5 things we learned from Steelers’ season-opening loss to Patriots
FOXBOROUGH, Mass. — Five things we learned from the Patriots’ 33-3 win over the Steelers in the season opener:
1. Shortage of yards
The Steelers came up short in one crucial area, which made for a long night against the New England Patriots in their season opener at Gillette Stadium.
Four times in the game, including three in the second quarter when the Patriots turned a 10-0 advantage into a comfortable 20-point lead, the Steelers faced a third or fourth down while needing a yard to convert.
That the Steelers bungled all four opportunities explains how the Patriots turned a close game into a rout.
• On third-and-1 from the Steelers 30, James Conner was stuffed for no gain. Jordan Berry punted.
• After getting the ball back following a three-and-out, the Steelers faced another third-and-1 from their 44. Conner took a pitch toward the left end and was brought down for a 4-yard loss. Berry punted again, and the Patriots went 80 yards in six plays to take a 17-0 lead.
• On fourth-and-1 at the Patriots 47 with two minutes left in the half, Donte Moncrief couldn’t hold onto a pass, and the Patriots took over on downs. Stephen Gostkowski kicked his second of four field goals to give the Patriots a 20-0 advantage.
• On the opening drive of the second half, the Steelers got to the Patriots 1. On third-and-goal, a fade for Moncrief fell incomplete, and Chris Boswell kicked a 19-yard field goal. Four plays later, the Patriots used a 58-yard touchdown pass to wipe out any good feelings and take a 27-3 lead.
2. Bad to the last drop
Moncrief, signed in free agency to help make up for the loss of Antonio Brown, had a cringe-worthy debut. He dropped a handful of passes and finished with three receptions on 10 targets for a measly 7 yards.

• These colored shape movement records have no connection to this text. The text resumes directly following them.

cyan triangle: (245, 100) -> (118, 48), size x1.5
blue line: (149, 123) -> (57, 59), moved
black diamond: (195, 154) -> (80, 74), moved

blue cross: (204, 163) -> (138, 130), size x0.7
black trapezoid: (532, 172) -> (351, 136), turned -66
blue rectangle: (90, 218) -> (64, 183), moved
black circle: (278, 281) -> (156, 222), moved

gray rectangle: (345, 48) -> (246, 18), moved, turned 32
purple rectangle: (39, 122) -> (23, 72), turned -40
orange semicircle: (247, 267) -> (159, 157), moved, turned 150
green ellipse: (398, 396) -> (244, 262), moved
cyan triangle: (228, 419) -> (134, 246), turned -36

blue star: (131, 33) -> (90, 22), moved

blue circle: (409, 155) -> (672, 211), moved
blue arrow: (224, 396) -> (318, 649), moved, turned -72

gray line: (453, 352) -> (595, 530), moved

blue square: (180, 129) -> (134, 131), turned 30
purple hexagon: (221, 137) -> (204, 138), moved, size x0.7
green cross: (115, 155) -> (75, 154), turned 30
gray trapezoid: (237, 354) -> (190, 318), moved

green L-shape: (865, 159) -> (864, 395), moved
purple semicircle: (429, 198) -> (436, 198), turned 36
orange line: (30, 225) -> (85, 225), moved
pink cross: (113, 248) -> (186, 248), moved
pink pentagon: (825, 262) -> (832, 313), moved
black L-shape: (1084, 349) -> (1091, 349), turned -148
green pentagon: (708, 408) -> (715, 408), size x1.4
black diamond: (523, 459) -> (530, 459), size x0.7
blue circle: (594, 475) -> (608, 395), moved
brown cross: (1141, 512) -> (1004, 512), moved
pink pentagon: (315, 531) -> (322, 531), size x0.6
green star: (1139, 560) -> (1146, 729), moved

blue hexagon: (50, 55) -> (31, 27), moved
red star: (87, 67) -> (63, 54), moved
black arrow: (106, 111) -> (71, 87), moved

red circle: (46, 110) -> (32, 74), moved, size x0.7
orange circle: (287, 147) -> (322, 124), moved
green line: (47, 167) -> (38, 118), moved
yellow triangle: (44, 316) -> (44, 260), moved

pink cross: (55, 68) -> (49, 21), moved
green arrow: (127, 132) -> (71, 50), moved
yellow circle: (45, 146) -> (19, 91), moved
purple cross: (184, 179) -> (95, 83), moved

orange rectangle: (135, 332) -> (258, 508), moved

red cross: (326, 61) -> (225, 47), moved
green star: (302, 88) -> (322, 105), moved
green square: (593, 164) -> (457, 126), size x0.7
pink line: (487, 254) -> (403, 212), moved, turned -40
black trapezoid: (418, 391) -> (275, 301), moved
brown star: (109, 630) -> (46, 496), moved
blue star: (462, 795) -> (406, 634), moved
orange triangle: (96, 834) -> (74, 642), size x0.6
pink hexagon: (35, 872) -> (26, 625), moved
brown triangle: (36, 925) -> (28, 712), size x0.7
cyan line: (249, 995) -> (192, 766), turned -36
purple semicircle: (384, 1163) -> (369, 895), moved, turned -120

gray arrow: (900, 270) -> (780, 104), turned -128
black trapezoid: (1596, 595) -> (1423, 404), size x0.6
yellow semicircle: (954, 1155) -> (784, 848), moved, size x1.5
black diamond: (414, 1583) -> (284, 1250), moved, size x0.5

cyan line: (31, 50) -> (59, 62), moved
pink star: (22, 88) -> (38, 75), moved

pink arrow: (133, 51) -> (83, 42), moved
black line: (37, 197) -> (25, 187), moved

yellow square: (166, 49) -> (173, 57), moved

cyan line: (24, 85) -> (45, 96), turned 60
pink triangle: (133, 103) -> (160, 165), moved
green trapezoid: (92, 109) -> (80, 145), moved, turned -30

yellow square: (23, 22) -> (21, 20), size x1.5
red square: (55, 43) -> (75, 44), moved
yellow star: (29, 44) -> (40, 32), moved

After one week, Moncrief’s catch percentage of 30 ranks the lowest among NFL qualifiers. He also was called for a false start that turned a third-and-15 into a third-and-20 on the Steelers’ second drive of the game.
Moncrief, it should be noted, was not one of the worst offenders last year in terms of dropping passes. Cleveland’s Jarvis Landry had an NFL-high 11 drops, but Moncrief was credited with four during his lone season with the Jacksonville Jaguars.
3. Lack of turnovers
After setting a mandate to get more takeaways, the Steelers got none against the Patriots. Not a good debut for a defense that tied a franchise-low with eight interceptions last year and forced the third-fewest turnovers in the NFL.
The Steelers did apply a sliver of pressure on Tom Brady, getting credited with five quarterback hits. Bud Dupree had the lone sack, which came in the third quarter with the Steelers trailing 27-3.
On the back end, the Steelers had just one pass defensed — by strong safety Terrell Edmunds. Free safety Kameron Kelly, starting in place of injured Sean Davis, allowed two big pass plays, including the 58-yard touchdown pass from Brady to Phillip Dorsett.
4. Where was Vance?
Given that the Steelers were debuting an offense that was minus Brown, one player who figured to get his share of targets was veteran tight end Vance McDonald.
McDonald was coming off a season in which he established career highs with 50 catches and 610 yards and tied a career best with four touchdown catches. Yet, McDonald was surprisingly absent until the game was well out of hand.
It wasn’t until 2 minutes, 6 seconds were left in the 30-point blowout that McDonald received his first target. Over the final seven snaps, McDonald had four passes thrown his direction, and he caught two for 40 yards.
McDonald often was on the sideline when the Steelers went with four receivers while they desperately tried to get back in the game to no avail.
5. Key players banged up
The Steelers could be short-handed in practice this week and perhaps the home opener Sunday against Seattle.
Several significant starters exited with injuries against the Patriots. Cornerback Joe Haden, who suffered a shoulder injury, returned to the game, but three other starters left and didn’t come back. Center Maurkice Pouncey injured his ankle in the fourth quarter, T.J. Watt left with a sore hip and wide receiver JuJu Smith-Schuster exited late with a toe injury.
Injuries will test any team’s depth. But when you are trying to rebound from a 30-point loss, it usually is favorable to have your best players on the field. Coach Mike Tomlin didn’t label any of the injuries as serious, but more won’t be revealed until Tuesday at his weekly news conference.